Guest Post by Investment Contrarians
One question that readers have asked me a lot lately is: how can they adjust their investment strategy to profit from higher interest rates? This is a great question, and to answer it, there are several strategies I would look into.
The first investment strategy that immediately appears in my mind is to incorporate what’s called an inverse exchange-traded fund (ETF).
An ETF is a product that trades like a stock, but comprises many different investments making it easy for the average person to enter and exit a position. An inverse ETF essentially moves in the opposite direction of the underlying assets.
With interest rates moving higher, this means prices for bonds will be moving lower—interest rates move in the opposite direction of price. One investment strategy to profit from this rise in interest rates would be to use a product such as the ProShares Short 20+ Year Treasury (NYSEArca/TBF) ETF.
Why would I incorporate a 20-year inverse ETF as part of this investment strategy?
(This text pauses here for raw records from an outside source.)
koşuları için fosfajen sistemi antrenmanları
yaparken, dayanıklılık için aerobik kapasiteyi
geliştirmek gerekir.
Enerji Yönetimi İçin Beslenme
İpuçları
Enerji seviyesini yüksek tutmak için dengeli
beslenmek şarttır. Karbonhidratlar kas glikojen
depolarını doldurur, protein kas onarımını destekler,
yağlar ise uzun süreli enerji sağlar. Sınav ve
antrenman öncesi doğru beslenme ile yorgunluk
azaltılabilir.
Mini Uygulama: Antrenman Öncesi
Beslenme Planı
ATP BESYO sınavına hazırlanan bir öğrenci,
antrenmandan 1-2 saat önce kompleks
Because when interest rates rise, or fall, the further out in the future a bond matures, the greater the impact the rise in interest rates will have on price.
There are some points to consider with this product, including the fact that this is a one-times the inverse ETF. What this means is that the goal for this ETF is to return, on a daily basis, the equivalent move in the opposite direction of long-term bonds. Also, if interest rates do not move and remain with very low volatility, this type of ETF can begin to erode their returns over time.
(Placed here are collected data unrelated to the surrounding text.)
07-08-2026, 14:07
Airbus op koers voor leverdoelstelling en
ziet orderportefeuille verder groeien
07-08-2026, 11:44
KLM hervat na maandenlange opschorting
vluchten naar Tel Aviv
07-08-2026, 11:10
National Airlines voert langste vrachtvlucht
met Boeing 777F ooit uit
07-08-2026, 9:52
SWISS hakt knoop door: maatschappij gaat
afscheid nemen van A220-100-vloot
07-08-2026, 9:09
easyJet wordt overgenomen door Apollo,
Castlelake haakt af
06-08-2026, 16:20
The chart for the ProShares Short 20+ Year Treasury ETF is featured below:
Chart courtesy of www.StockCharts.com
This chart shows both the performance of the ProShares Short 20+ Year Treasury ETF as well as the interest rates for 20-year bonds, which is the solid line. As one can see, they move closely in sync.
One should be careful not to immediately rush out to add such a product. As you can see, going back over the past year, even though interest rates have risen, they don’t move in a straight line. Every time interest rates have risen, there has been some pullback along the way.
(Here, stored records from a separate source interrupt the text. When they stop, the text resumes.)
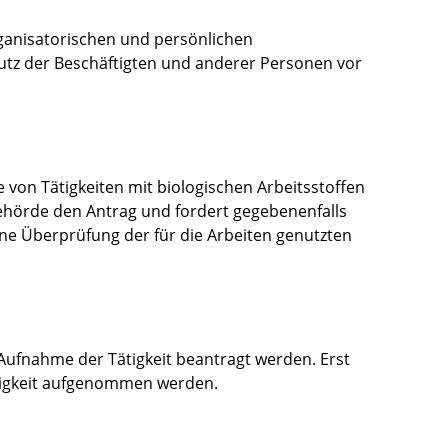
rganisatorischen und persönlichen
tz der Beschäftigten und anderer Personen vor
von Tätigkeiten mit biologischen Arbeitsstoffen
Behörde den Antrag und fordert gegebenenfalls
ine Überprüfung der für die Arbeiten genutzten
Aufnahme der Tätigkeit beantragt werden. Erst
ätigkeit aufgenommen werden.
I will say, however, that looking to add a product that can help you generate profits when interest rates rise is a good investment strategy over the next few years, in my opinion. As I stated many months ago when interest rates were much lower, I believe interest rates are set to move higher for a number of reasons, and one needs to incorporate this into their investment strategy.
For those readers looking for another investment strategy to at least shelter their portfolio from higher interest rates, I would suggest looking at shorter timeframe notes as well as alternative products.
As an example, featured below is the chart for the PowerShares Senior Loan Portfolio (NYSEArca/BKLN). Senior loans are interesting in that companies borrow under this structure through a floating rate, which adjusts over time. As interest rates move up, the rate paid by the company through the senior loan also moves up.
Chart courtesy of www.StockCharts.com
As you can see, while senior loans do not move exactly in sync with interest rates from long-term bonds, when they are part of an investment strategy in a well diversified portfolio, senior loans can help spread out one’s risks.
These are just a couple of ideas one can incorporate when coming up with an investment strategy for an environment in which interest rates are more than likely set to rise over the next few years.